__Exercise aim__.
Please say how many lines in the records below contain the word "Homeowner". Give only the number.

Records shown Block Start

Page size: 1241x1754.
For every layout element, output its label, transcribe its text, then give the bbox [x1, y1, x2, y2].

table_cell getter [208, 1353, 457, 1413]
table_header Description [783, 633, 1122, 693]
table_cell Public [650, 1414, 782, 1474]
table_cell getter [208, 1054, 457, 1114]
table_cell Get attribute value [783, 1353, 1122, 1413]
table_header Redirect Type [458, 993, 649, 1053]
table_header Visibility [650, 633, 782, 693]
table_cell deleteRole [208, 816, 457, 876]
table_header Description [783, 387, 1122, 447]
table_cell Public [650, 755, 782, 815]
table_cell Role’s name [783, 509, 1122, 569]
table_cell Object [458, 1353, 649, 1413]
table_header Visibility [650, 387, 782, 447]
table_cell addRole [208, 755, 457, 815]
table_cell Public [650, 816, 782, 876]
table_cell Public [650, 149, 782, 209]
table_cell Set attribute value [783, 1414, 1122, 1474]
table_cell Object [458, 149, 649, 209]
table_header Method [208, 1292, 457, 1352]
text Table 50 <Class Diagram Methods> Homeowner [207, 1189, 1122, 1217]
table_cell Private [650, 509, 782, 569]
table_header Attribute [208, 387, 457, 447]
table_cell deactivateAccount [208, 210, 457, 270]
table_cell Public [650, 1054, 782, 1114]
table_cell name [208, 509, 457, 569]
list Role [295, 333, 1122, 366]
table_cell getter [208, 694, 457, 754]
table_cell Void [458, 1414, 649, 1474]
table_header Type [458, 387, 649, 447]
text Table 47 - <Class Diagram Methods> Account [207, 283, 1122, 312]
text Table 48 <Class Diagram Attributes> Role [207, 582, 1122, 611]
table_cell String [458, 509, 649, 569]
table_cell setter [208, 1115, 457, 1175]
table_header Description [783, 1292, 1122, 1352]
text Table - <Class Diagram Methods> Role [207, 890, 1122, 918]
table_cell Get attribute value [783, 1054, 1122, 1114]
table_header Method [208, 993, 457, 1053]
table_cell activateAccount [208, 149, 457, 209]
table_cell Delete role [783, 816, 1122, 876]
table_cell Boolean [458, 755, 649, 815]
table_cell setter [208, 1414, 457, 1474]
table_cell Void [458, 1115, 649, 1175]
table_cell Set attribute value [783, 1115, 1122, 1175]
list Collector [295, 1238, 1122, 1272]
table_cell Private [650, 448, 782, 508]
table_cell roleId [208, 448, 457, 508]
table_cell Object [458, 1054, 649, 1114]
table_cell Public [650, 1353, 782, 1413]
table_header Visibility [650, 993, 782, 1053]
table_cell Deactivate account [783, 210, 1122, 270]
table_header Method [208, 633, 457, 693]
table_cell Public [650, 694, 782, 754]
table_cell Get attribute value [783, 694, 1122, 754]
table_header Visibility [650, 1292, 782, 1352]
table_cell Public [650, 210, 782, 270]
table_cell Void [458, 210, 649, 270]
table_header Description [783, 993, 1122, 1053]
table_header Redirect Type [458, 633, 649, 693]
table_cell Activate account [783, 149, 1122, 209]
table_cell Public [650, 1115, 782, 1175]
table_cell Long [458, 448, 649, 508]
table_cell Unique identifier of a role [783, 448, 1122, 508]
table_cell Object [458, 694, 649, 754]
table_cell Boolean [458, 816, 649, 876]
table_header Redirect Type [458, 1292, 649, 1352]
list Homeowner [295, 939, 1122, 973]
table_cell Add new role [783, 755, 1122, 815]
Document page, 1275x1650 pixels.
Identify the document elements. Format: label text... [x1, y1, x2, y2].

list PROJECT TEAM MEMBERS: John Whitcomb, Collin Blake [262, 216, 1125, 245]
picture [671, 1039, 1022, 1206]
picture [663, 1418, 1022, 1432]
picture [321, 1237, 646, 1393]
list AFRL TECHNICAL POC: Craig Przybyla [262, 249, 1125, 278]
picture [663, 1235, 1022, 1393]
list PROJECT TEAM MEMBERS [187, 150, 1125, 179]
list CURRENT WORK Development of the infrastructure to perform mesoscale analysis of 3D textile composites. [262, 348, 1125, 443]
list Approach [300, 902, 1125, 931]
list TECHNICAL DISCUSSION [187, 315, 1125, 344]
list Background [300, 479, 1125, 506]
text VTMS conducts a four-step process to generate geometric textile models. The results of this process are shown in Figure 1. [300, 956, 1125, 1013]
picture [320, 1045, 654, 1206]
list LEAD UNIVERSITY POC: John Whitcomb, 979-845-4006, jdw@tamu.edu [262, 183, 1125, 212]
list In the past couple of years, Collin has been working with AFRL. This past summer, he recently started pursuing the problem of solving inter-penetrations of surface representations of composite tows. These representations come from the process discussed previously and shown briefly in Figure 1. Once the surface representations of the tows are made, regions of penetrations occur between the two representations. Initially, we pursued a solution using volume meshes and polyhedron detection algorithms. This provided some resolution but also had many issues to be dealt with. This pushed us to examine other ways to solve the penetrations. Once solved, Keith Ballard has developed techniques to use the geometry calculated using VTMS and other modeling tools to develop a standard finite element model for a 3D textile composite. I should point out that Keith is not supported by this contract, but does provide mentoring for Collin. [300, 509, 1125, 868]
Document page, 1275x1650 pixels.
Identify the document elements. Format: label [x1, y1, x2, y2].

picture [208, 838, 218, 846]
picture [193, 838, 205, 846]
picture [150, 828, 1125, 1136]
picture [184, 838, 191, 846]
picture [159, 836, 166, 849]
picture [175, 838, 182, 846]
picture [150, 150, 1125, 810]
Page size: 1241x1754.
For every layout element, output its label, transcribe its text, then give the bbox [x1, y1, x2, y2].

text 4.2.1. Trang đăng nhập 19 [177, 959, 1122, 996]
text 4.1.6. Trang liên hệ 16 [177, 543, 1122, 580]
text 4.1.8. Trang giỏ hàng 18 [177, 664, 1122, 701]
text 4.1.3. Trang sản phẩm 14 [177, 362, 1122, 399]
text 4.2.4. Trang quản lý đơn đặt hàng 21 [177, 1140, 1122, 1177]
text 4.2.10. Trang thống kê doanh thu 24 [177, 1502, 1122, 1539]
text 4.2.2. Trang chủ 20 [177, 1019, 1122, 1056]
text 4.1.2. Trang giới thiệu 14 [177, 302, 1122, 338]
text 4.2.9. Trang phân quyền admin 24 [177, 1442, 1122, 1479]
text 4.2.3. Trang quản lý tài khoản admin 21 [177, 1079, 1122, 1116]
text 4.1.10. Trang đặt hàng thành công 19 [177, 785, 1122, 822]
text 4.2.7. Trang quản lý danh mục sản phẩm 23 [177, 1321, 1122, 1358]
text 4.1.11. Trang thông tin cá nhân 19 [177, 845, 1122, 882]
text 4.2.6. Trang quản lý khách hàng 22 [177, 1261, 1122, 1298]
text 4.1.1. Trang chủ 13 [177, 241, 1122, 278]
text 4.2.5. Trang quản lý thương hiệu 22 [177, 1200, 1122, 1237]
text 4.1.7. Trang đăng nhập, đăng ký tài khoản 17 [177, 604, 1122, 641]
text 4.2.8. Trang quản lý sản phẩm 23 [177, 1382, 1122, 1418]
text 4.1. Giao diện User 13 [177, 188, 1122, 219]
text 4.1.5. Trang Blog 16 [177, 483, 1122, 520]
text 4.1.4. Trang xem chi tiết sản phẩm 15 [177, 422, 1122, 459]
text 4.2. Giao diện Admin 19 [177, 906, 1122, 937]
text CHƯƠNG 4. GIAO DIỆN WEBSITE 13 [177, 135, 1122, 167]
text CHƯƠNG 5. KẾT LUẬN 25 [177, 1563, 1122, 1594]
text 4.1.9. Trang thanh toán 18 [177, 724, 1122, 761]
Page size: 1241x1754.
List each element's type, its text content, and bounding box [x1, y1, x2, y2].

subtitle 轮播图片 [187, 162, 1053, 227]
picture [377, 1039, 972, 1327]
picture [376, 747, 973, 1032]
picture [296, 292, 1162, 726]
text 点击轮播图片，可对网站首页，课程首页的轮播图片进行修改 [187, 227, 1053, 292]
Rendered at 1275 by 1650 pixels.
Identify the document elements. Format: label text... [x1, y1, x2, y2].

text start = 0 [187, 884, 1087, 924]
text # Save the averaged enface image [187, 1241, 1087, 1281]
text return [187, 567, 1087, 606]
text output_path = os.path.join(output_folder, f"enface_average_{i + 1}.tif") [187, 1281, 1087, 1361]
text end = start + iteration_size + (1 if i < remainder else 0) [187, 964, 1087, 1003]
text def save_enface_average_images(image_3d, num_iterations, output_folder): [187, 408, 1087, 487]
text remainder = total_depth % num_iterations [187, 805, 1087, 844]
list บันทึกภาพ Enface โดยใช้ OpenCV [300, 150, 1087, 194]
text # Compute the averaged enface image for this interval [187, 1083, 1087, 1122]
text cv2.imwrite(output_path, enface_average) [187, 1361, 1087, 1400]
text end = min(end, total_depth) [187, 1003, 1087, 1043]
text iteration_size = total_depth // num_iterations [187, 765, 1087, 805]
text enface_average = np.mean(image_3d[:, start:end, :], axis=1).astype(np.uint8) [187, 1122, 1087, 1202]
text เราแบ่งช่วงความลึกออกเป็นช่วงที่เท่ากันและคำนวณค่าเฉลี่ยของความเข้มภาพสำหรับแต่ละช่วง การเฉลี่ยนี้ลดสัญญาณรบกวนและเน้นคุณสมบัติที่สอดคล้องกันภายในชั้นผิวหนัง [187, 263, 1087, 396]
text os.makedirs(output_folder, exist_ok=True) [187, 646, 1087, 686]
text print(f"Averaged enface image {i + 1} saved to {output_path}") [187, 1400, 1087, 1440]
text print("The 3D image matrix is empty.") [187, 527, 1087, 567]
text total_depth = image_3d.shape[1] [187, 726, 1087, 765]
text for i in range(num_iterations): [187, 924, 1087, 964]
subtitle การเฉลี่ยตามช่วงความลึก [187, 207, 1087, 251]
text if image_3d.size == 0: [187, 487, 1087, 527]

Records shown Block End

__Response to the task__.
2